(Alıntı metin):
+-------+
Yeni anayasa tartışmalarında gözden kaçan bir gerçek var. Türkiye’ ye dışarıdan milli ve üniter yapıyı bozucu, Türklüğü dışlayıcı sürekli tavsiyeler yapılıyor. Buna Barzani ve Talabani bile katıldı. Küresel gücün çıkarlarına göre bir Türkiye şekillendirilmeye çalışılıyor.
Bu sadece Türkiye ile ilgili değil. Anayasa değişikliği emperyal gücün kıskaca aldığı ülkeler için de geçerlidir. İleride İslamın ve Orta Doğu’nun şekillendirilmesinde ”bak Türkiye bunu yaptı sen de aynısını yap” şeklinde bir dayatma yapılacaktır. Bütün gaflet ve ihanete bulaşmamış dernek ve vakıfların buna yasal tepki göstererek yenianayasa@tbmm.gov.tr adresine görüşlerini bildirmeleri gerekiyor.
Sadece hedefte anayasa yok. Geçen hafta İstanbul da gerçekleştirilen ve ABD Başkan Yardımcısının da katıldığı ”Yeni Başlangıçlar İçin Ortaklıklar” ve yine İstanbul’ da yapılan ” II. Küresel Girişimcilik Zirvesi ‘ne katılan Orta Doğu ülkelerine ABD güdümlü nasıl bir ekonomik düzen kurmalarının gerektiği adeta dikte ettirildi. Küresel girişimcilik zirvesinde konuşan Prof. Dr. Ekmelettin İhsanoğlu ABD ile İslam dünyası arasında işbirliğinin geliştirilmesinin istendiğini söylemiştir.
Sağdan ve soldan emperyal gücün mutfağına malzeme taşıyanlar adeta yarış halindedir. Bir dönem Sovyet emperyalizmine karşı ülkelerini koruyor gibi görünüp doğrudan veya dolaylı ABD çıkarlarına hizmet edenler bugün uyanmak durumundadır. Türkiye’den Kars ve Ardahan’ın talep edildiği dönemlerde NATO üyeliği peşine düşmüştük. Belki o ortamda bu yadırganacak bir şey olmayabilirdi.
Ancak Sovyetlere karşı Müslümanların kullanıldığı yeşil kuşak hareketi’de kullanılanlar, kullananlara tabi olma hastalığından bir türlü kurtulamadılar. Hala soğuk harp şartlarının ve ABD- Sovyetler mücadelesinin geçerli olduğunu zannediyorlar. Oysa dengeler değişti; tek patronlu dünya bütün dini grup ve ülkeleri eşgüdüm altına alınmaya çalışıyor. İslam ve müslümanlar ılımlılaştırılarak devşiriliyor. Dostluk ve müttefikliği milli çıkarlar tayin ediyor. Yeşil kuşak hareketi ve soğuk harbin ABD’yi içimize ve kurumlarımıza fazlaca nüfuz ettirdiğini bazılarımız hala görmezlikten geliyor.
+-------+
(Kullanılacak veriler):
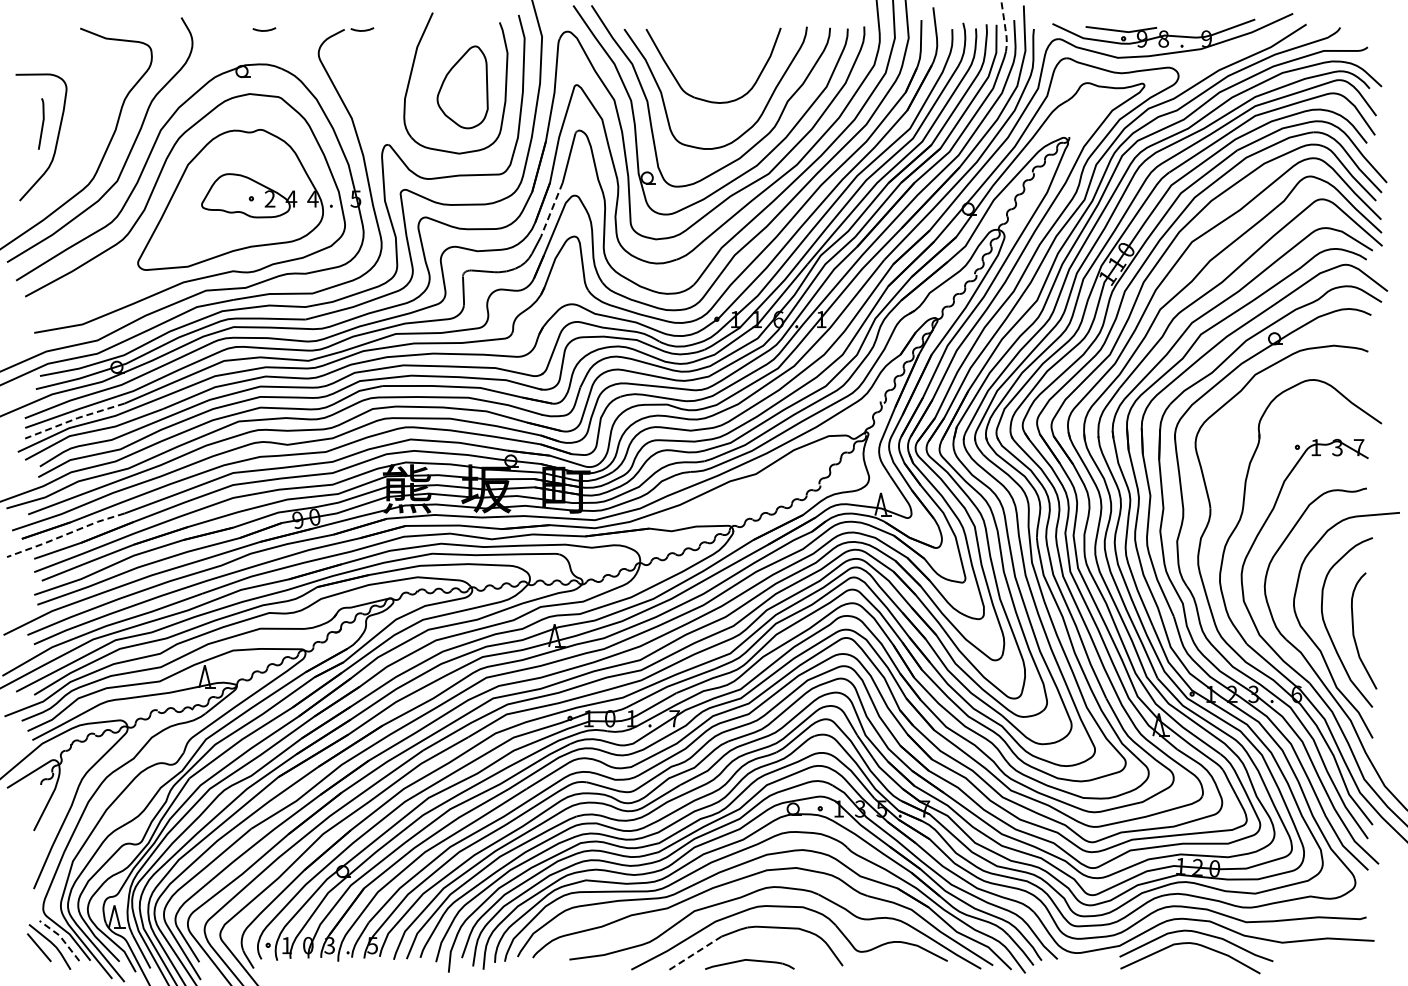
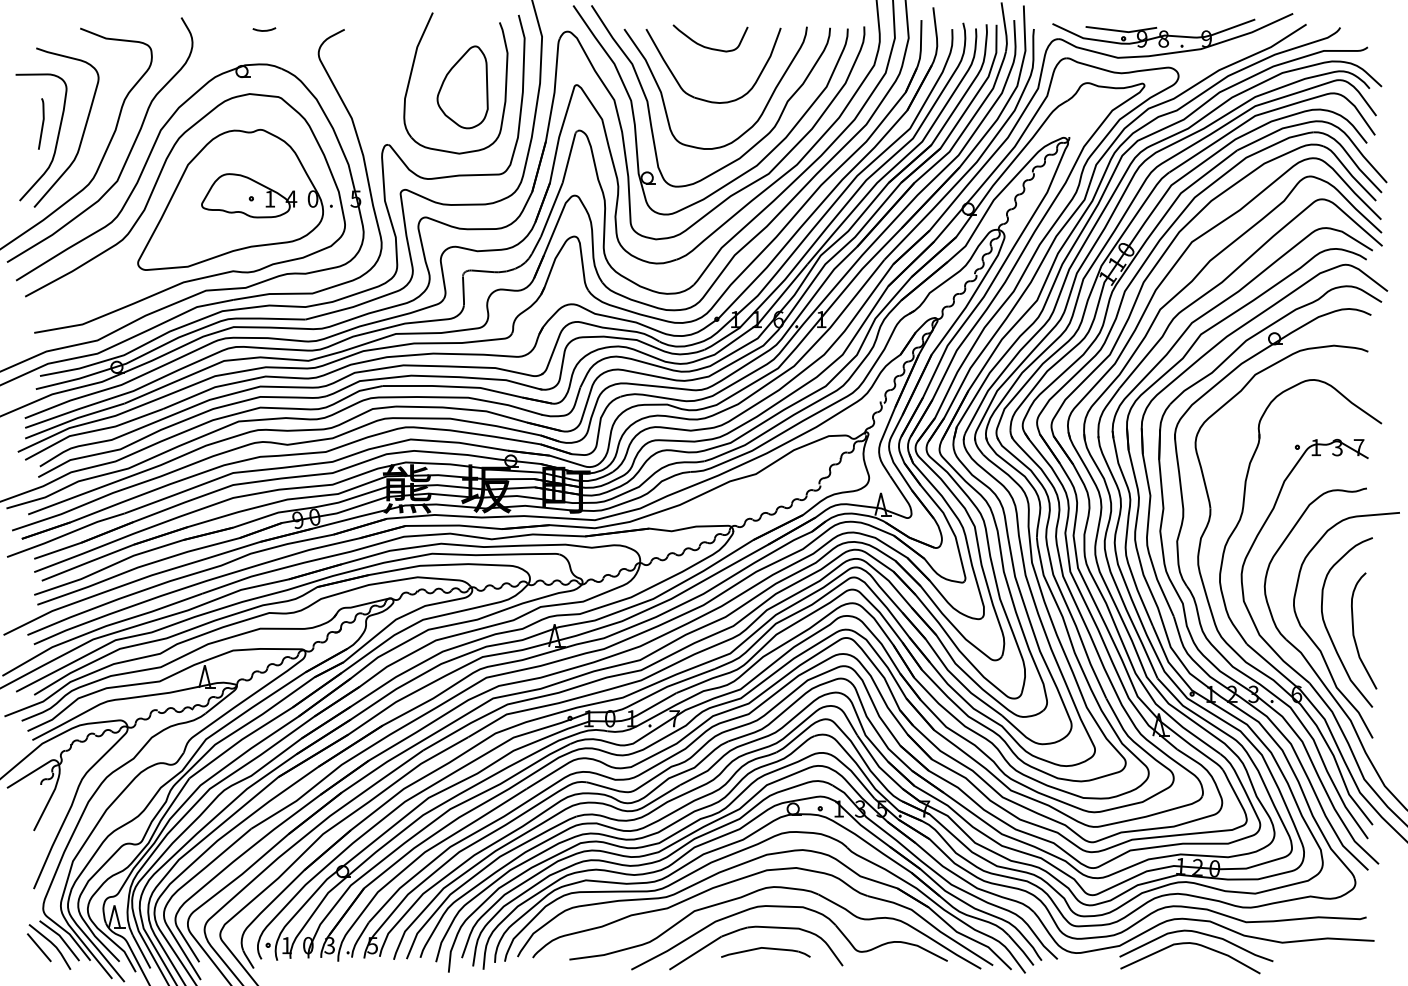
line at (1005, 28): dashed -> solid
curve at (362, 30): present -> none
curve at (707, 46): none -> present
part at (82, 132): none -> present
text at (269, 198): 2 -> 1
text at (312, 198): 4 -> 0
line at (551, 210): dashed -> solid
line at (75, 419): dashed -> solid
line at (65, 534): dashed -> solid
line at (61, 937): dashed -> solid
line at (695, 953): dashed -> solid
part at (749, 964) position: (749, 964) -> (765, 952)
+-------+
(Görev koşulları):
1) Anayasa yazısındaki “Dostluk ve müttefikliği milli çıkarlar tayin ediyor.” cümlesini İngilizceye çevirin.
2) Fark bulma listesindeki satırların hepsini hiç değiştirmeden yeniden yazın; resim satırlarını yanıta almayın.

(Yanıtlar):
1) National interests determine friendship and alliance.

2)
line at (1005, 28): dashed -> solid
curve at (362, 30): present -> none
curve at (707, 46): none -> present
part at (82, 132): none -> present
text at (269, 198): 2 -> 1
text at (312, 198): 4 -> 0
line at (551, 210): dashed -> solid
line at (75, 419): dashed -> solid
line at (65, 534): dashed -> solid
line at (61, 937): dashed -> solid
line at (695, 953): dashed -> solid
part at (749, 964) position: (749, 964) -> (765, 952)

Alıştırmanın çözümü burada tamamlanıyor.